* **What is needed**:
The answer must consist of each line below that contains the word "Adhesive", copied in full.

* **Given records**:
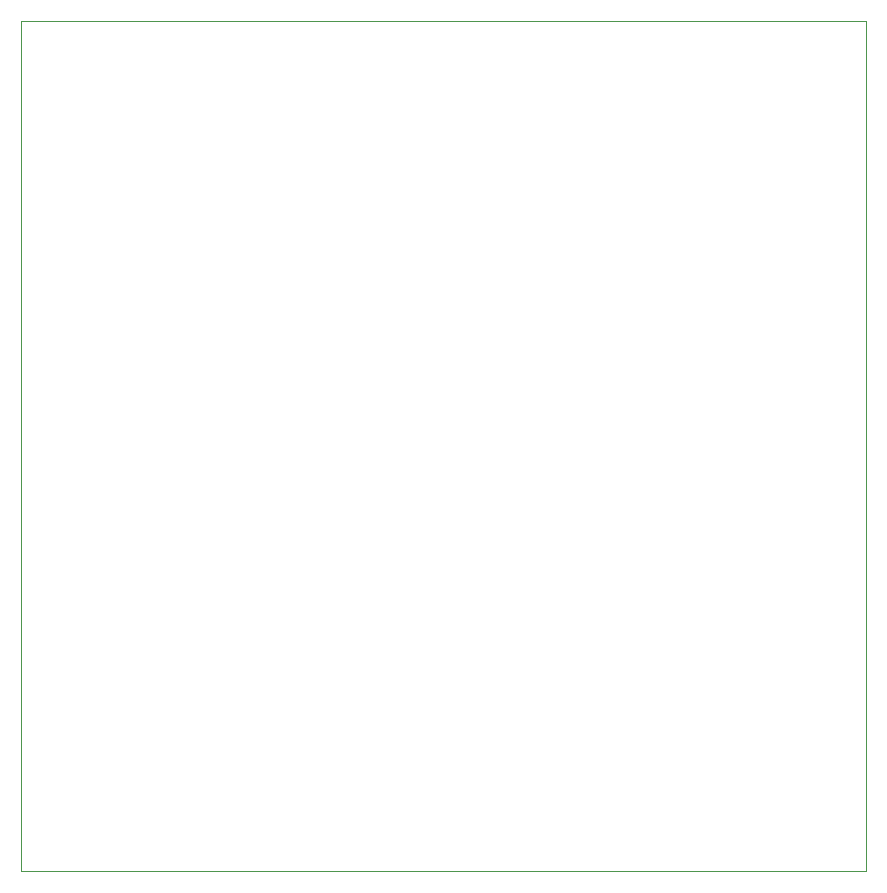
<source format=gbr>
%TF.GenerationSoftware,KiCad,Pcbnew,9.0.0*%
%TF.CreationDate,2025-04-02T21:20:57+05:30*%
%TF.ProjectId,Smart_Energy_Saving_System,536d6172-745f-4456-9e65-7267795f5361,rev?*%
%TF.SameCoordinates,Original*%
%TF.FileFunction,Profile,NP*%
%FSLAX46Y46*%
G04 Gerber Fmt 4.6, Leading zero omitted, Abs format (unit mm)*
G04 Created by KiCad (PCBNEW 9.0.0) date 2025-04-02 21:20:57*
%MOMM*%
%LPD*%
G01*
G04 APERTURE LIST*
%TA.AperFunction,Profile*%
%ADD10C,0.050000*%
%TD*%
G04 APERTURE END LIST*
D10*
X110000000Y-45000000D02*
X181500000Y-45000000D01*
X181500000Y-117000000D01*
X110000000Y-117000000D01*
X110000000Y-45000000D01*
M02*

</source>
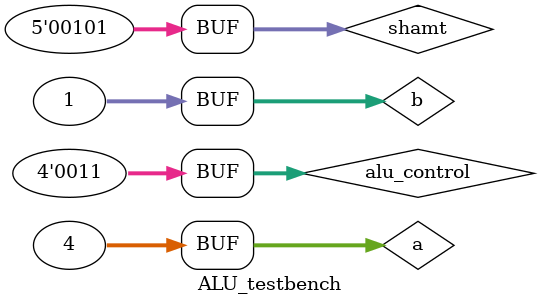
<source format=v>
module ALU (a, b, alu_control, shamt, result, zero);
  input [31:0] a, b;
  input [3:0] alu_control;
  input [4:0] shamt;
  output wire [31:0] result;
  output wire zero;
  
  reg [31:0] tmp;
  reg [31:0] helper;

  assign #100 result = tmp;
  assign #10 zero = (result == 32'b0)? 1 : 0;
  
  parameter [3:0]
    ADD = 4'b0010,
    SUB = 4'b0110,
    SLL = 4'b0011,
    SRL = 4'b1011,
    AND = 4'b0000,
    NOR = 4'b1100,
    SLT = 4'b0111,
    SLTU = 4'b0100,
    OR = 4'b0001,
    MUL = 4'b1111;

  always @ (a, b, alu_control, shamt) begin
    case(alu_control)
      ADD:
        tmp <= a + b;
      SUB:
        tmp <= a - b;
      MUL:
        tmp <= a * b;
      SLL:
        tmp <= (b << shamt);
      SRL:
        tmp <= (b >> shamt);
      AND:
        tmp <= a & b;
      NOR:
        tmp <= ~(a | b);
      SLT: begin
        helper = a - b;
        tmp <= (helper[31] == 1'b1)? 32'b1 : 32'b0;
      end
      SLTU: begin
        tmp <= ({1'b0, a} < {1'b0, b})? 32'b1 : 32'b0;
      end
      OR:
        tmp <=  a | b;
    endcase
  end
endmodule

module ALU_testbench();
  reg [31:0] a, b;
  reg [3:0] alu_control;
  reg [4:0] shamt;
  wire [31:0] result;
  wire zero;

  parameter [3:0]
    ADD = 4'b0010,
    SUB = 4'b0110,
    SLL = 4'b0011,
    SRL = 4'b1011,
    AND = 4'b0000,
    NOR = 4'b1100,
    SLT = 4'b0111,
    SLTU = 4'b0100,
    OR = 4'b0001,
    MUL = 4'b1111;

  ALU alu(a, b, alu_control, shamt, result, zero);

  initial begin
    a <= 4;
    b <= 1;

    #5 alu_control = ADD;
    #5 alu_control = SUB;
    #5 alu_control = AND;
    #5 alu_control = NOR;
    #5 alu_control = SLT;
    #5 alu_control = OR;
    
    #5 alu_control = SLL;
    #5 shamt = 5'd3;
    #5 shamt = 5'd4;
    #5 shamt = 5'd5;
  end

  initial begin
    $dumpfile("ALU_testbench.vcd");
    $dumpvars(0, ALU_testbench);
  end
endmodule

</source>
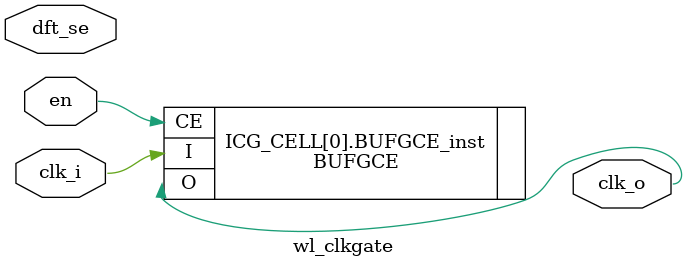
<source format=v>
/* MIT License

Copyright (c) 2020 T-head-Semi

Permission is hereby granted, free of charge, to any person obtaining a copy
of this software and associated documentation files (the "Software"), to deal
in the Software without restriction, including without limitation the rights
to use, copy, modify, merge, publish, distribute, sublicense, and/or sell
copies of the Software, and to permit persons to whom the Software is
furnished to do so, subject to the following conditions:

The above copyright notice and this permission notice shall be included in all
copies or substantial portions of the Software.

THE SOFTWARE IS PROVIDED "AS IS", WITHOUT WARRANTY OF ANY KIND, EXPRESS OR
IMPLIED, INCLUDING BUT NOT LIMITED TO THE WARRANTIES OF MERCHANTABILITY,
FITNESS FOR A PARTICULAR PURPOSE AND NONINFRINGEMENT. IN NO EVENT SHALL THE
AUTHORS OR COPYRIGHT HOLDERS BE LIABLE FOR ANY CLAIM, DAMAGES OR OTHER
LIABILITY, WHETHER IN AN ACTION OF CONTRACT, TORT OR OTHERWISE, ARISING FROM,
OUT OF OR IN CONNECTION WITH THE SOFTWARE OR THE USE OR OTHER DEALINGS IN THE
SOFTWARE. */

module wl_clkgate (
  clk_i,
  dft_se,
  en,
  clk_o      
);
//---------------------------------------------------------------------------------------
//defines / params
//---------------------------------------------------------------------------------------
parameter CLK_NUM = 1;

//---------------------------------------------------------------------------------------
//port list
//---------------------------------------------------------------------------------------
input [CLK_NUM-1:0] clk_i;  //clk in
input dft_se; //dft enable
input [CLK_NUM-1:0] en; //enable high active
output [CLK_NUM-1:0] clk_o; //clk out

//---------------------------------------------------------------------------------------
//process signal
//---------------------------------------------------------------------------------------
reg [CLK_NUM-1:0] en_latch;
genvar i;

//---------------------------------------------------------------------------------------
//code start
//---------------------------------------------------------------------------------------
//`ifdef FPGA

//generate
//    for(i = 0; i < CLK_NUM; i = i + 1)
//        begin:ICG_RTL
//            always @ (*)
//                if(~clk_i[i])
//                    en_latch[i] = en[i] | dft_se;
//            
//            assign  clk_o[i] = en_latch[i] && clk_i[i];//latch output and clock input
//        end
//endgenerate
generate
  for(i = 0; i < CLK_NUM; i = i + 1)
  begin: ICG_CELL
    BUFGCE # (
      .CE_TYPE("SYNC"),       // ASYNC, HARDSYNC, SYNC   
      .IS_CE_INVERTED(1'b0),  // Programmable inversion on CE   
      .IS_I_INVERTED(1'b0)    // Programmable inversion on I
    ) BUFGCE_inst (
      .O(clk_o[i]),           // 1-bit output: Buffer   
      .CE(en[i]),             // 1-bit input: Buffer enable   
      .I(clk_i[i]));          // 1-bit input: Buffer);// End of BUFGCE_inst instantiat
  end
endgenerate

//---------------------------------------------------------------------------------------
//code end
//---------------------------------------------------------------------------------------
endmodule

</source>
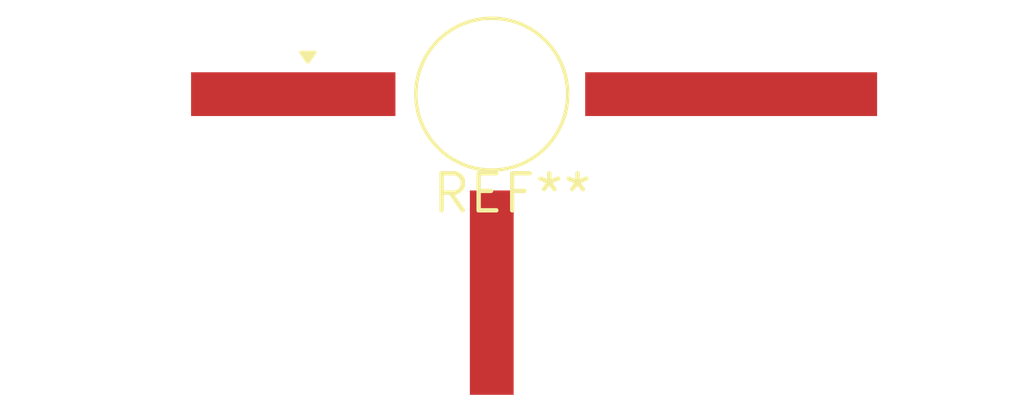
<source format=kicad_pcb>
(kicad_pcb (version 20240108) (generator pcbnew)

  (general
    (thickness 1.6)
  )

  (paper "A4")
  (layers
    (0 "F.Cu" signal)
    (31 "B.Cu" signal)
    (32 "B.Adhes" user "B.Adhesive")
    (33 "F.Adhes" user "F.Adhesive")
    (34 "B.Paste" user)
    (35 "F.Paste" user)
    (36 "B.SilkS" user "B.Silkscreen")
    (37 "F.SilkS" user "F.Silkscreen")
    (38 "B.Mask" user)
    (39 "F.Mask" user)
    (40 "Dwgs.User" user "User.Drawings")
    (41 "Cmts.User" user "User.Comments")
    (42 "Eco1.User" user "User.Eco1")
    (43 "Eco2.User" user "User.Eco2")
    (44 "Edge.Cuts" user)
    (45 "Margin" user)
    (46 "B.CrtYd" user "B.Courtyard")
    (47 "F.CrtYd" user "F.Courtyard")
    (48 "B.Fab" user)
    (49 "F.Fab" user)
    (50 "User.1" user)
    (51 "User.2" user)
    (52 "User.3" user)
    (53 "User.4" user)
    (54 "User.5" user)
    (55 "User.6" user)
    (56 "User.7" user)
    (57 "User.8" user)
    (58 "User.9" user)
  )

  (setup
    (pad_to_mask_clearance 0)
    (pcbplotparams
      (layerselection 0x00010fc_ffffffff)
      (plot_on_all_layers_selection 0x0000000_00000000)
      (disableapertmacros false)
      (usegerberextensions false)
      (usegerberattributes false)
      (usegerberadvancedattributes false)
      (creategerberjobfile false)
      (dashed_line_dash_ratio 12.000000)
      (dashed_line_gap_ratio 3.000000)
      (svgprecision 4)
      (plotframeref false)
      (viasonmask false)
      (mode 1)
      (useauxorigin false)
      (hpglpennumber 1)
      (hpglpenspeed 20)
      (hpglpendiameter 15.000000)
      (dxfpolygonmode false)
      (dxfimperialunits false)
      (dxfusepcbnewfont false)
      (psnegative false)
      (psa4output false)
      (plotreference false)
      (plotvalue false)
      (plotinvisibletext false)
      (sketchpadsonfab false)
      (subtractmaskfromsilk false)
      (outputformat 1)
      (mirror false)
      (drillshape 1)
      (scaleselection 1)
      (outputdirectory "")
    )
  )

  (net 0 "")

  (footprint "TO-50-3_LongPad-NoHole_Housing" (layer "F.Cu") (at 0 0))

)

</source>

* **Result of this exercise**:
    (32 "B.Adhes" user "B.Adhesive")
    (33 "F.Adhes" user "F.Adhesive")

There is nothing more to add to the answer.